> **GOAL A**: In the passage on private property income below, echo the stretch from "Private ownership has" through "organize the economy." word for word.
> **GOAL B**:
Answer these from the passage on private property income below:
(i) Which two historical class systems is capitalism likened to?
(ii) Which economist's ethical case for market socialism is cited?
(iii) What two means do Weyl and Posner name for achieving partial common property ownership?

> **PASSAGE SHOWN**:
◇ ◇ ◇ ◇ ◇ ◇ ◇

Socialists critique the private appropriation of property income on the grounds that because such income does not correspond to a return on any productive activity and is generated by the working class, it represents exploitation. The property-owning (capitalist) class lives off passive property income produced by the working population by virtue of their claim to ownership in the form of stock or private equity. This exploitative arrangement is perpetuated due to the structure of capitalist society. Capitalism is regarded as a class system akin to historical class systems like slavery and feudalism.

Private ownership has also been criticized on non-Marxist ethical grounds by advocates of market socialism. According to the economist James Yunker, the ethical case for market socialism is that because passive property income requires no mental or physical exertion on the part of the recipient and its appropriation by a small group of private owners is the source of the vast inequalities in contemporary capitalism, social ownership in a market economy would resolve the major cause of social inequality and its accompanying social ills. Weyl and Posner argue that private property is another name for monopoly and can hamper allocative efficiency. Through the use of taxation and modified Vickrey auctions, they argue that partial common property ownership is a more efficient and just way to organize the economy.

◇ ◇ ◇ ◇ ◇ ◇ ◇

> **DATA SUPPLIED**:
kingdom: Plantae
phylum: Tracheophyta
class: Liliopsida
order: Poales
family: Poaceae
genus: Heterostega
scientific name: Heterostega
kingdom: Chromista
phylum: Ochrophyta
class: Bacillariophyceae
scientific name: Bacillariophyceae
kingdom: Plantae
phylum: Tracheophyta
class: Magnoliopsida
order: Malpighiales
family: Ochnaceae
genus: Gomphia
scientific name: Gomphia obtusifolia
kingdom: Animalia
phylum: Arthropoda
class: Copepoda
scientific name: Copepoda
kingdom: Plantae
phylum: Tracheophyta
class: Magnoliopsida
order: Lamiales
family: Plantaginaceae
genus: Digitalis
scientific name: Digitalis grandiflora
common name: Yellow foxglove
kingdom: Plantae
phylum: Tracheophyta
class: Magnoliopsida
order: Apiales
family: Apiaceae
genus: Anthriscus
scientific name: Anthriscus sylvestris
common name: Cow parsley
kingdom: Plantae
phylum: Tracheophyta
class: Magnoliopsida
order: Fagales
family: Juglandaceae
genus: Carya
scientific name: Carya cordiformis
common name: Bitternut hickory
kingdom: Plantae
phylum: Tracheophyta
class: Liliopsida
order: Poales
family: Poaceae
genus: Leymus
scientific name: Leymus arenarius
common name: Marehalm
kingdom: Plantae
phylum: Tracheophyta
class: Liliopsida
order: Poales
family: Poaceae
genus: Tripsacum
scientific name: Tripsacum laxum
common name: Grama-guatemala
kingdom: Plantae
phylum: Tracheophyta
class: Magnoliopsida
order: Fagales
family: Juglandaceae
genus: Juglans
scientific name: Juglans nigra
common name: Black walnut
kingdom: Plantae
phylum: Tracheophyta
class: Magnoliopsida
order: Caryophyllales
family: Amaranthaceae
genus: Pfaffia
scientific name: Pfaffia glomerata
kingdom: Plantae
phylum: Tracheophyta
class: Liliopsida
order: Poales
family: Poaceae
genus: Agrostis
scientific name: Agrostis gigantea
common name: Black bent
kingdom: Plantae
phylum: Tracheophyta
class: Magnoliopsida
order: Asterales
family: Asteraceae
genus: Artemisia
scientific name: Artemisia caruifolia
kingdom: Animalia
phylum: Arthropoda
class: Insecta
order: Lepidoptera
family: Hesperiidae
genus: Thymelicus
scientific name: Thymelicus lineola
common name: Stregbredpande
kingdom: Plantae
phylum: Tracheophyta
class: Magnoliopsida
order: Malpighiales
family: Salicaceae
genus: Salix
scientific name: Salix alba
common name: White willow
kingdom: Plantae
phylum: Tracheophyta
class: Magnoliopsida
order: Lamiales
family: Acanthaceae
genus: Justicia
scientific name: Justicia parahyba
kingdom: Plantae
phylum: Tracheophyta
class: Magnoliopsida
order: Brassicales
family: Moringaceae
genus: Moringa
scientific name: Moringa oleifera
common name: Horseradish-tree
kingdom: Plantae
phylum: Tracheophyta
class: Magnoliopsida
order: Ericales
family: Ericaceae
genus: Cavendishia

◇ ◇ ◇ ◇ ◇ ◇ ◇

> **RESPONSE A**:
Private ownership has also been criticized on non-Marxist ethical grounds by advocates of market socialism. According to the economist James Yunker, the ethical case for market socialism is that because passive property income requires no mental or physical exertion on the part of the recipient and its appropriation by a small group of private owners is the source of the vast inequalities in contemporary capitalism, social ownership in a market economy would resolve the major cause of social inequality and its accompanying social ills. Weyl and Posner argue that private property is another name for monopoly and can hamper allocative efficiency. Through the use of taxation and modified Vickrey auctions, they argue that partial common property ownership is a more efficient and just way to organize the economy.

> **RESPONSE B**:
(i) Slavery and feudalism.
(ii) James Yunker's.
(iii) Taxation and modified Vickrey auctions.